PROBLEM REQUIREMENTS. For each entry that follows, produce an exact copy.

─── ENTRIES PROVIDED ───

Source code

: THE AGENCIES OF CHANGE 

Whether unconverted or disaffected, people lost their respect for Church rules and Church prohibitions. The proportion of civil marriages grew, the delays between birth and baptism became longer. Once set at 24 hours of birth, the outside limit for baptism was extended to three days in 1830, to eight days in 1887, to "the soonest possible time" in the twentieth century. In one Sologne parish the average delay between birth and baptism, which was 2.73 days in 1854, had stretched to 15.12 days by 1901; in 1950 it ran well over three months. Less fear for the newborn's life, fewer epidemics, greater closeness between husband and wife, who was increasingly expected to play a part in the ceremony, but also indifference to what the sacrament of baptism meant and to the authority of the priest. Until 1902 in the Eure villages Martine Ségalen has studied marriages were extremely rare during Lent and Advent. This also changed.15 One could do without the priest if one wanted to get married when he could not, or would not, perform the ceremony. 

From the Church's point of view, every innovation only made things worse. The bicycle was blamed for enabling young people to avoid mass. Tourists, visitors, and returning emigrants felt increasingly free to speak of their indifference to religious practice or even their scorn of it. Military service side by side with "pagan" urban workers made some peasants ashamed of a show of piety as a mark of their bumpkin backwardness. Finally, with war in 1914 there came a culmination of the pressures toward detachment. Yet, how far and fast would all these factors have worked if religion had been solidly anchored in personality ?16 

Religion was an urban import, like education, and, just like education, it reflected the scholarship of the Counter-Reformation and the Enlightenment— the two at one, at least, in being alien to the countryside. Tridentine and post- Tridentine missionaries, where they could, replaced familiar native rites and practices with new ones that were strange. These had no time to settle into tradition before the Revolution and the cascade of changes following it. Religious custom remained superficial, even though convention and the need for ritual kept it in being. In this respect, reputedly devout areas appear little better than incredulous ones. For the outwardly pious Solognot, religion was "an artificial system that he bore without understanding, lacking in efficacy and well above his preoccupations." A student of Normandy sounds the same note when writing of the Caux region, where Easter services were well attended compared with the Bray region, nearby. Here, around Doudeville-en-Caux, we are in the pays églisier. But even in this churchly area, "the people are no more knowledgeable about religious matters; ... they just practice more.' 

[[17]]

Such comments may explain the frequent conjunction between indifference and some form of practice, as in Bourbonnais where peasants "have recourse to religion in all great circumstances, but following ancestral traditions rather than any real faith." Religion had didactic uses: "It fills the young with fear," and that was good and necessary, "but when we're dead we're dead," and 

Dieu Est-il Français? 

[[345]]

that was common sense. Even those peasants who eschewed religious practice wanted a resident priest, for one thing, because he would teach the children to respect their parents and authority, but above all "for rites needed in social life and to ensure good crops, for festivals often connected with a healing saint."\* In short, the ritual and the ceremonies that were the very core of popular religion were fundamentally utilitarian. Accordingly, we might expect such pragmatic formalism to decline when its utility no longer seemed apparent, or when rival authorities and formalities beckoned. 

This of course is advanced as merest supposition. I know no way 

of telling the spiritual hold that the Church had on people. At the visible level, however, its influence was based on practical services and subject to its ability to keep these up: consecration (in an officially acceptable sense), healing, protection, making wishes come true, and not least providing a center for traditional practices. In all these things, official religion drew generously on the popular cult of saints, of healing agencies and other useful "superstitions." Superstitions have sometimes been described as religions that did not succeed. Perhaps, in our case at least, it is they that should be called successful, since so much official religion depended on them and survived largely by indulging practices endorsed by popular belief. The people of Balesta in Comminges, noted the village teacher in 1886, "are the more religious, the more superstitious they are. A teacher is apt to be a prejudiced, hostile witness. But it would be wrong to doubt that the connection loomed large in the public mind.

───

RESPONSE AREA.
Source code

: THE AGENCIES OF CHANGE 

Whether unconverted or disaffected, people lost their respect for Church rules and Church prohibitions. The proportion of civil marriages grew, the delays between birth and baptism became longer. Once set at 24 hours of birth, the outside limit for baptism was extended to three days in 1830, to eight days in 1887, to "the soonest possible time" in the twentieth century. In one Sologne parish the average delay between birth and baptism, which was 2.73 days in 1854, had stretched to 15.12 days by 1901; in 1950 it ran well over three months. Less fear for the newborn's life, fewer epidemics, greater closeness between husband and wife, who was increasingly expected to play a part in the ceremony, but also indifference to what the sacrament of baptism meant and to the authority of the priest. Until 1902 in the Eure villages Martine Ségalen has studied marriages were extremely rare during Lent and Advent. This also changed.15 One could do without the priest if one wanted to get married when he could not, or would not, perform the ceremony. 

From the Church's point of view, every innovation only made things worse. The bicycle was blamed for enabling young people to avoid mass. Tourists, visitors, and returning emigrants felt increasingly free to speak of their indifference to religious practice or even their scorn of it. Military service side by side with "pagan" urban workers made some peasants ashamed of a show of piety as a mark of their bumpkin backwardness. Finally, with war in 1914 there came a culmination of the pressures toward detachment. Yet, how far and fast would all these factors have worked if religion had been solidly anchored in personality ?16 

Religion was an urban import, like education, and, just like education, it reflected the scholarship of the Counter-Reformation and the Enlightenment— the two at one, at least, in being alien to the countryside. Tridentine and post- Tridentine missionaries, where they could, replaced familiar native rites and practices with new ones that were strange. These had no time to settle into tradition before the Revolution and the cascade of changes following it. Religious custom remained superficial, even though convention and the need for ritual kept it in being. In this respect, reputedly devout areas appear little better than incredulous ones. For the outwardly pious Solognot, religion was "an artificial system that he bore without understanding, lacking in efficacy and well above his preoccupations." A student of Normandy sounds the same note when writing of the Caux region, where Easter services were well attended compared with the Bray region, nearby. Here, around Doudeville-en-Caux, we are in the pays églisier. But even in this churchly area, "the people are no more knowledgeable about religious matters; ... they just practice more.' 

[[17]]

Such comments may explain the frequent conjunction between indifference and some form of practice, as in Bourbonnais where peasants "have recourse to religion in all great circumstances, but following ancestral traditions rather than any real faith." Religion had didactic uses: "It fills the young with fear," and that was good and necessary, "but when we're dead we're dead," and 

Dieu Est-il Français? 

[[345]]

that was common sense. Even those peasants who eschewed religious practice wanted a resident priest, for one thing, because he would teach the children to respect their parents and authority, but above all "for rites needed in social life and to ensure good crops, for festivals often connected with a healing saint."\* In short, the ritual and the ceremonies that were the very core of popular religion were fundamentally utilitarian. Accordingly, we might expect such pragmatic formalism to decline when its utility no longer seemed apparent, or when rival authorities and formalities beckoned. 

This of course is advanced as merest supposition. I know no way 

of telling the spiritual hold that the Church had on people. At the visible level, however, its influence was based on practical services and subject to its ability to keep these up: consecration (in an officially acceptable sense), healing, protection, making wishes come true, and not least providing a center for traditional practices. In all these things, official religion drew generously on the popular cult of saints, of healing agencies and other useful "superstitions." Superstitions have sometimes been described as religions that did not succeed. Perhaps, in our case at least, it is they that should be called successful, since so much official religion depended on them and survived largely by indulging practices endorsed by popular belief. The people of Balesta in Comminges, noted the village teacher in 1886, "are the more religious, the more superstitious they are. A teacher is apt to be a prejudiced, hostile witness. But it would be wrong to doubt that the connection loomed large in the public mind.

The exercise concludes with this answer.